▶ Your task
Copy out the stretch of the listing below from the line containing "мелкоплодной в окрестности села" through the line containing "Посмотреть работу", including both of those lines, with each line exactly as it appears.

****

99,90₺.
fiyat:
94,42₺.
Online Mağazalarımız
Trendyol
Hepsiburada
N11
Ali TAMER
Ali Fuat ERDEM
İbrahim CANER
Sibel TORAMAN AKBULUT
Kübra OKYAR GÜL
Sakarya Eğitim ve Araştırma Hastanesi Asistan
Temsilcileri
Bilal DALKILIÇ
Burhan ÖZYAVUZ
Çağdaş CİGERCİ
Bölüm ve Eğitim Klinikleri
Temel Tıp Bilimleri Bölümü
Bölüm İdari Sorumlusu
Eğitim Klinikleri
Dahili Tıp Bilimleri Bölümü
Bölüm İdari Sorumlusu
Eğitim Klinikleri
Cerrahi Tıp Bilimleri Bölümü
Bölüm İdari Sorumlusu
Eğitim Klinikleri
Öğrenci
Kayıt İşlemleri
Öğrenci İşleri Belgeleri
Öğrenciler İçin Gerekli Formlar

****

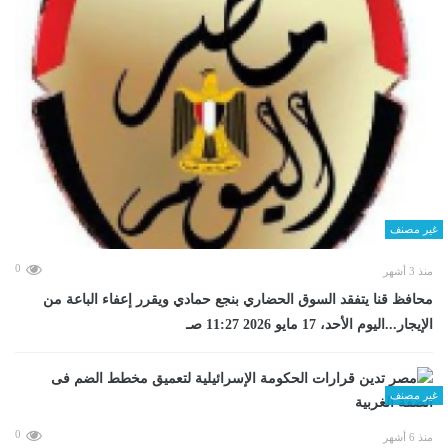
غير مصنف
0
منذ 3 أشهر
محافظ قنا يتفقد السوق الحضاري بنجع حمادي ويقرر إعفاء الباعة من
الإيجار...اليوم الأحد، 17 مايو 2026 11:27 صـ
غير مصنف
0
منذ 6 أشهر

****

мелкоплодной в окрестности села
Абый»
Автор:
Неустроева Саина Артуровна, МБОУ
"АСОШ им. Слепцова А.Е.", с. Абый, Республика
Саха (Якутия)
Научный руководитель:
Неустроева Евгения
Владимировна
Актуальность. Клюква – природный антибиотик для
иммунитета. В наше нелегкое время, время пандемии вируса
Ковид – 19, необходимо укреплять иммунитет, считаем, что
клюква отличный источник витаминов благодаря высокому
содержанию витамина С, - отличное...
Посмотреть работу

****

▶ Solution for this problem
мелкоплодной в окрестности села
Абый»
Автор:
Неустроева Саина Артуровна, МБОУ
"АСОШ им. Слепцова А.Е.", с. Абый, Республика
Саха (Якутия)
Научный руководитель:
Неустроева Евгения
Владимировна
Актуальность. Клюква – природный антибиотик для
иммунитета. В наше нелегкое время, время пандемии вируса
Ковид – 19, необходимо укреплять иммунитет, считаем, что
клюква отличный источник витаминов благодаря высокому
содержанию витамина С, - отличное...
Посмотреть работу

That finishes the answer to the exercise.